Computational design for cooperative robotic assembly of nonstandard timber frame buildings

The research described in this dissertation investigates a novel computational design method and couples it with the cooperative robotic assembly of bespoke timber frame modules to facilitate the design, planning, and construction of nonstandard modular timber frame buildings. This research aim is formulated in response to a dominant critical gap found in contemporary timber architecture: the design of the majority of nonstandard timber buildings follows a top-down, form-making approach with minimal consideration of material and manufacturing constraints. This form-making approach results in the employment of post-rationalization to facilitate construction. Accordingly, a key criterion for developing the novel computational design method described in this dissertation is to identify, formalize, and integrate constraints of a prototypical robotic manufacturing process into the early phases of the design process to minimize the need for post-rationalization while making feasible the realization of innovative architectures. Three key research objectives are identfied and experimentally explored: 1) Design techniques for cooperative robotic assembly of bespoke timber frame modules, 2) Design techniques for modularizing robotically assembled timber frame buildings, and 3) The incorporation of these techniques and their constraints into the development of an integrative computational design method. These objectives are developed through computational design studies and physical prototypes and validated in a real-world case study building.

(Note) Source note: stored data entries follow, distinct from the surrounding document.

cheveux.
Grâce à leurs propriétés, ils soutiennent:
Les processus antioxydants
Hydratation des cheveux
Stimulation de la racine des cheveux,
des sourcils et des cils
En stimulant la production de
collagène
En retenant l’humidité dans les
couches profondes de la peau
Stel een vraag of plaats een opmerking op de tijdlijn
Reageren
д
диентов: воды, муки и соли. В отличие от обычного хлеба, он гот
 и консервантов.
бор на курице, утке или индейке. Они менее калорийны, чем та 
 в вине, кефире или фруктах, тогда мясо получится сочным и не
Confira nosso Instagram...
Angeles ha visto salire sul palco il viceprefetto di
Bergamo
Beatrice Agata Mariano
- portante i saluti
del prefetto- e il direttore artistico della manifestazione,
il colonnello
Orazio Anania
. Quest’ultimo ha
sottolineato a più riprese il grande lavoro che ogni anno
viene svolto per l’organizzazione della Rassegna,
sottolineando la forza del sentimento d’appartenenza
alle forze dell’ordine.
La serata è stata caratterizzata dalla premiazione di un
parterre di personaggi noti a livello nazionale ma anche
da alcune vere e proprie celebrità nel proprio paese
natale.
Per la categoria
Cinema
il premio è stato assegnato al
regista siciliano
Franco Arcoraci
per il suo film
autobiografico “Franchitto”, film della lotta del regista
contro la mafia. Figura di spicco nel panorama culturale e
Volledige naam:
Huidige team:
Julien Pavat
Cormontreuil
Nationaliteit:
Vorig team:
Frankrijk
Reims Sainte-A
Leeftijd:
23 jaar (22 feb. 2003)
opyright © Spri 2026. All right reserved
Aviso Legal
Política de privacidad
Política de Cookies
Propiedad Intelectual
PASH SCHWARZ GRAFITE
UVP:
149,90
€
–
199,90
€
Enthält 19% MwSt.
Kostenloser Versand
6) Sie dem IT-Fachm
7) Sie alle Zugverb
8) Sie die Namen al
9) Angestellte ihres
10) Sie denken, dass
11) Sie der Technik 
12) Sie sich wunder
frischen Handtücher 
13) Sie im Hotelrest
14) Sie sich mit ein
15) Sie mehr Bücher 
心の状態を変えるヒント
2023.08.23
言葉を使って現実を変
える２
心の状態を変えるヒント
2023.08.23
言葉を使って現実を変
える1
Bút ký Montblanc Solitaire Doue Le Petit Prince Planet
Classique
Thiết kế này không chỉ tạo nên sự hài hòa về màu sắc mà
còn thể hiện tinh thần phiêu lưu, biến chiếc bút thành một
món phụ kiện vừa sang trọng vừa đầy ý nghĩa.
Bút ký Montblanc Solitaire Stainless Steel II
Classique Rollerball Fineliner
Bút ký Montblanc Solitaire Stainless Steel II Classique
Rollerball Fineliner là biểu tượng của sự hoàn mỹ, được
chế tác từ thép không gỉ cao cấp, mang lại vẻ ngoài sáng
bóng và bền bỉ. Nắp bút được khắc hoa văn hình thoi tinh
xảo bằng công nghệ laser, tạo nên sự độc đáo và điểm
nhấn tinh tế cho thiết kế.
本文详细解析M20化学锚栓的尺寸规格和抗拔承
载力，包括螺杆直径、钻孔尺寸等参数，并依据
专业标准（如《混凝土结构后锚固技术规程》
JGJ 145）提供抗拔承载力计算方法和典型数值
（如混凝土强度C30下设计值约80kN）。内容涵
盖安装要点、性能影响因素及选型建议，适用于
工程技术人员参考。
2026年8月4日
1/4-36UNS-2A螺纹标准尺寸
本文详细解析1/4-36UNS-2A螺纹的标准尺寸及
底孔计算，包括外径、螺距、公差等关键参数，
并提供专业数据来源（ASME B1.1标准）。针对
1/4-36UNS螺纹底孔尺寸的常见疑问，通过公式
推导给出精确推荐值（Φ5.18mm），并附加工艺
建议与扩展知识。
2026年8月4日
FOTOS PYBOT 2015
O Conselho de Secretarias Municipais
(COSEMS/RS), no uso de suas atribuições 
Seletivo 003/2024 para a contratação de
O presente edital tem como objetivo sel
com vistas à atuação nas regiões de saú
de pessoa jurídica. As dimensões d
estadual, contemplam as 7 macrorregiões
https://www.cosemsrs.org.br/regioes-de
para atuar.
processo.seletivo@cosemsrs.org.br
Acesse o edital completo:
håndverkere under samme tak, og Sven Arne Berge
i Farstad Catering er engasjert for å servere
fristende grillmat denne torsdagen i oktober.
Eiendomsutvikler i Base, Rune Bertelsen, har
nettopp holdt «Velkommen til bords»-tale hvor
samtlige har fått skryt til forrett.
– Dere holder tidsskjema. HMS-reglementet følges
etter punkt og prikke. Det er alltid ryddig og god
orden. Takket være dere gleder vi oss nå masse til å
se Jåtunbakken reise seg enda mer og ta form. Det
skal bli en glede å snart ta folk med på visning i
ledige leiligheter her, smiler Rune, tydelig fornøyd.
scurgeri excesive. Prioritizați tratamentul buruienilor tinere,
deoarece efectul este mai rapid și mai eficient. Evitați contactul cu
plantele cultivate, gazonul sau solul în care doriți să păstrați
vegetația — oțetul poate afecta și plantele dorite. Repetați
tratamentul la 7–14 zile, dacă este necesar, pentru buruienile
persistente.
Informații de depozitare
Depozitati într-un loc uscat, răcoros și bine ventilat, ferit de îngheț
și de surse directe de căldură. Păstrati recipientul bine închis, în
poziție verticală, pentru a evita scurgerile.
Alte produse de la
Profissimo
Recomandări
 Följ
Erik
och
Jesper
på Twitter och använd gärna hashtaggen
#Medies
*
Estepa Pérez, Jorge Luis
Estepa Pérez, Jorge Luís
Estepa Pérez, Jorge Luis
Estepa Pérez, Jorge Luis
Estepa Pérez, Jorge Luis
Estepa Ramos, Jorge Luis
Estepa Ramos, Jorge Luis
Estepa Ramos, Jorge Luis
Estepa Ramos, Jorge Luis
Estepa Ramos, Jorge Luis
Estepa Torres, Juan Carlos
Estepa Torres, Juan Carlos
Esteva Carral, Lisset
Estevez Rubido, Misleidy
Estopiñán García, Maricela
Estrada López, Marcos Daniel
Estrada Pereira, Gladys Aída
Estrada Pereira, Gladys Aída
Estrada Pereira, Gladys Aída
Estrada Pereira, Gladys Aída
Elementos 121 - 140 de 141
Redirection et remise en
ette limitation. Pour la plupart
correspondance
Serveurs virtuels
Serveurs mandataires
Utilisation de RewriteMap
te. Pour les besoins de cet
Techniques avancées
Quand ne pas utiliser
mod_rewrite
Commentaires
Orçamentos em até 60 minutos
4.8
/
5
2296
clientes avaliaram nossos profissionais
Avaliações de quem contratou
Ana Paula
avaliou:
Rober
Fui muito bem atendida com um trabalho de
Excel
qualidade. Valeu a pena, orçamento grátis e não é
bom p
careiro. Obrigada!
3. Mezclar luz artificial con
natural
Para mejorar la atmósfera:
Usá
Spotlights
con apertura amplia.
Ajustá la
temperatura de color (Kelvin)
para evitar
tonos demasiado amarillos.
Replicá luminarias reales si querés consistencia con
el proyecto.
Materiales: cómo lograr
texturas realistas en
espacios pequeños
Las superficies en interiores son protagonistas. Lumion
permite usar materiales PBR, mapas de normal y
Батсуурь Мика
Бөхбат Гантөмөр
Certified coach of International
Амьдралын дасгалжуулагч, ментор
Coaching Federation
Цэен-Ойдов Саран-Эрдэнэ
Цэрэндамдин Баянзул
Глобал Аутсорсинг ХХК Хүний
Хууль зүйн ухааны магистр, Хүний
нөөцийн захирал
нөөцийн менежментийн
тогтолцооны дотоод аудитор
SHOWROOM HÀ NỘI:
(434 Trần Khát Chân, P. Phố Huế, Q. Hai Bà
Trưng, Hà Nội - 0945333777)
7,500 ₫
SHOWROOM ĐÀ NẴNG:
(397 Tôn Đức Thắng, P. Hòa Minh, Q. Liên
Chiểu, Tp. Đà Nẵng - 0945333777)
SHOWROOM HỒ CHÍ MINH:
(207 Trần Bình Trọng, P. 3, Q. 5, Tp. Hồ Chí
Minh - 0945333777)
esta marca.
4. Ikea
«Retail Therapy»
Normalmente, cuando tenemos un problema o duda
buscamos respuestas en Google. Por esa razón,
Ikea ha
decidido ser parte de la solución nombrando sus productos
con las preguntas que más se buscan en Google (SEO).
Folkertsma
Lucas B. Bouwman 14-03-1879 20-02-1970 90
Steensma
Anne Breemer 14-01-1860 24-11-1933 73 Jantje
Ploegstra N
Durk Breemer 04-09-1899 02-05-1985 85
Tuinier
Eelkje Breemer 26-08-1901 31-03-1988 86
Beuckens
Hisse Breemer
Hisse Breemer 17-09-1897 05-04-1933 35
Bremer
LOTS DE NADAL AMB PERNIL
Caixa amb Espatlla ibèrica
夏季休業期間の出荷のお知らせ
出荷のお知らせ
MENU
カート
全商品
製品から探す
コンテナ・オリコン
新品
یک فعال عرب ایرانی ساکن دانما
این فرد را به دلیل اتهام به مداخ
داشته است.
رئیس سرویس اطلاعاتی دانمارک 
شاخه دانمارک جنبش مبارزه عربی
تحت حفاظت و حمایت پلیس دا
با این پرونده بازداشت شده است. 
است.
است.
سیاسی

The results of this research demonstrate that through the development of cooperative robotic assembly techniques of timber frame modules and formalization of their constraints as key design drivers, the presented computational design method has the potential to bridge the gap between design and making. Furthermore, the case study building reveals the architectural implications of this research through its expressive and highly differentiated timber frame structure, responding to performance criteria such as structural requirements. Hence, this doctoral research contributes on two main fronts: to the development of integrative computational design methods for robotic timber assembly in architecture; and to the advancement of current approaches in modular timber frame construction, offering invaluable potential for the design and manufacture of highly articulated timber architecture.